**TASK OBJECTIVE:**
Whenever "Juuso" appears in a line, please copy that line from the data.

[Extracted page text data]
○ ○ ○ ○ ○ ○ ○

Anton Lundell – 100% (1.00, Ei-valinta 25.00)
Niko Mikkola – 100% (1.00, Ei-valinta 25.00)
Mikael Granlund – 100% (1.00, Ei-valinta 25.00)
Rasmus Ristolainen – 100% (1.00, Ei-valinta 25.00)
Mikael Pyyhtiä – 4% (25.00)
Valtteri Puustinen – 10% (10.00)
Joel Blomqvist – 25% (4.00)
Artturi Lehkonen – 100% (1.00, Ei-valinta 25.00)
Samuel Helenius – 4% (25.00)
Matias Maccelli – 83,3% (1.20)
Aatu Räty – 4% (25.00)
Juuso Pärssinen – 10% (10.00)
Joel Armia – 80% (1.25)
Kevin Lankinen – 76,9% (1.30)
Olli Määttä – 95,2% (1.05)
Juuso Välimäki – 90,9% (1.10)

○ ○ ○ ○ ○ ○ ○

**ANSWER TO THE EXERCISE:**
Juuso Pärssinen – 10% (10.00)
Juuso Välimäki – 90,9% (1.10)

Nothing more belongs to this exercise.